In the face contact holding state, both the bone conduction sound detection unit and the air conduction sound detection unit are used as the authentication feature information acquisition unit, and the authentication feature information acquisition control means The bone conduction sound information and the air conduction sound information are both acquired as the feature information for authentication by simultaneously detecting the sound emitted by the person to be processed by the bone conduction sound detection unit and the air conduction sound detection unit. The personal authentication system according to claim 5 or 6.

Composite sound for calculating composite sound feature information that can be calculated only when both the bone conduction sound waveform detected by the bone conduction sound detection unit and the air conduction sound waveform detected by the air conduction sound detection unit are used. 8. The personal authentication system according to claim 7, further comprising characteristic information calculation means, wherein the authentication processing means performs the authentication processing based on the composite voice characteristic information.

9. The personal authentication system according to claim 8, wherein the composite voice feature information calculation means calculates a phase difference between the air conduction sound waveform and the bone conduction sound waveform as the composite sound feature information.

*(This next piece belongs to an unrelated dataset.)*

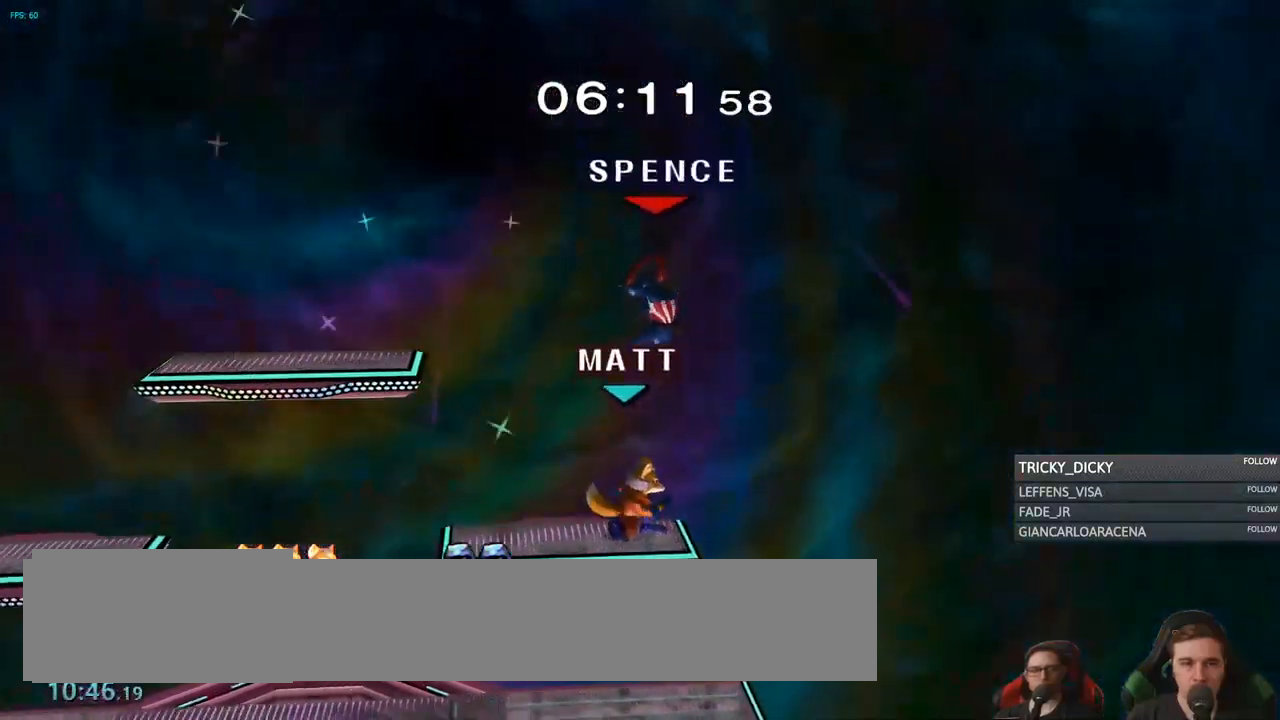
{"dt_ms": 1000, "buttons": [], "left_stick": "down", "right_stick": "center"}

The authentication processing means includes a first authentication process for comparing at least one of a frequency spectrum of the bone conduction sound and a frequency spectrum of the air conduction sound with a standard frequency spectrum, and the composite voice feature information. The personal authentication system according to claim 8 or 9, wherein the personal authentication system is implemented in combination with a second authentication process based on the above.

The mobile phone is provided with a display unit that displays a face image of the person to be authenticated to be photographed by the face photographing camera. The face photographing camera is connected to the face of the person to be authenticated by the mobile phone. When the display unit is directly facing, it is attached to a position where the face can be photographed,
As the telephone use holding state, a face-to-face holding state in which the display unit of the mobile phone and the face photographing camera are in a holding state facing the face of the person to be authenticated is used, and the authentication feature information acquisition As the unit, the face photographing camera is indispensable, and at least one of the contact-type biometric feature information detection unit and the air conduction sound detection unit is used in combination, and the mobile phone detects the bone conduction sound detection 11. The bone conduction sound detection unit is not used in a mode in which the authentication feature information is acquired in the face-to-face holding state even though the unit is not provided or is provided. The personal authentication system according to any one of the above.

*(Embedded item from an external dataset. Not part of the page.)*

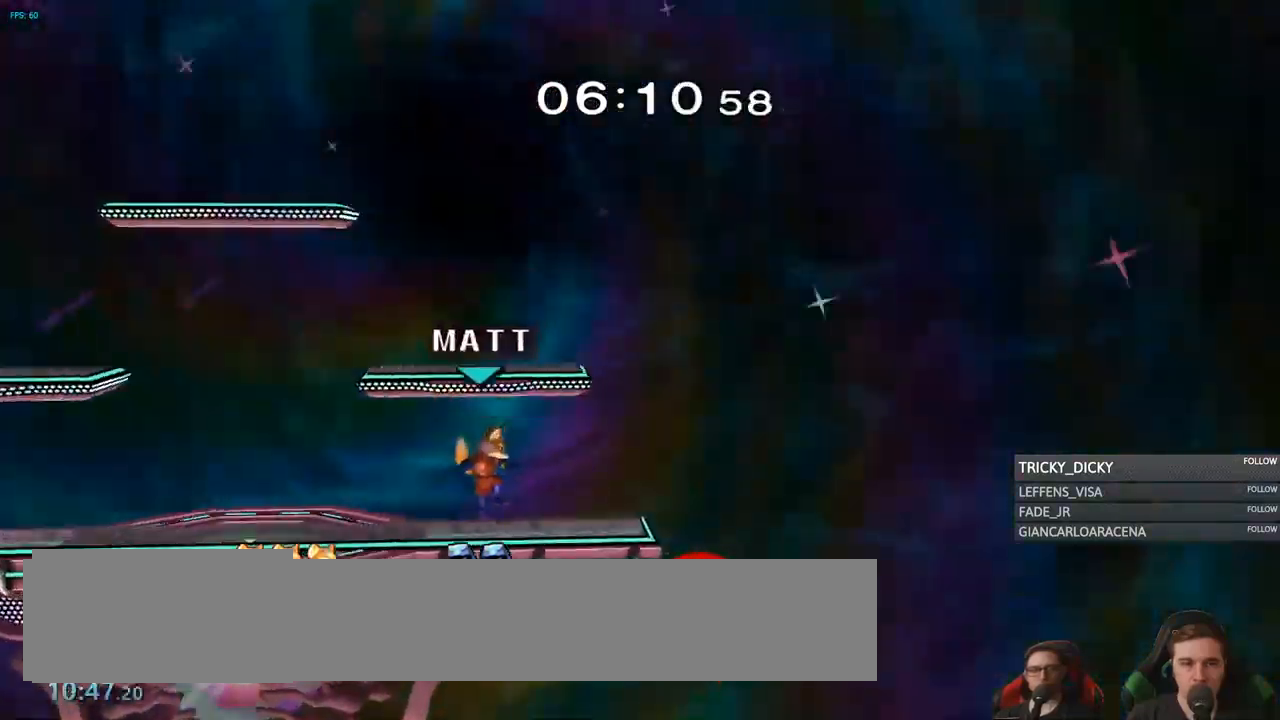
{"dt_ms": 1000, "buttons": [], "left_stick": "center", "right_stick": "center"}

The authentication feature information acquisition unit includes a combination of the contact-type biometric feature information detection unit and at least one of the face photographing camera, the air conduction sound detection unit, and the bone conduction sound detection unit. The feature information acquisition control unit is configured to detect the biometric information of the hand by the contact-type biometric feature information detection unit before and after the acquisition process of at least one of the face image, the air conduction sound information, and the bone conduction sound information. The personal authentication system according to any one of claims 1 to 11, wherein a contact change confirmation process for examining a change in the detection state is performed.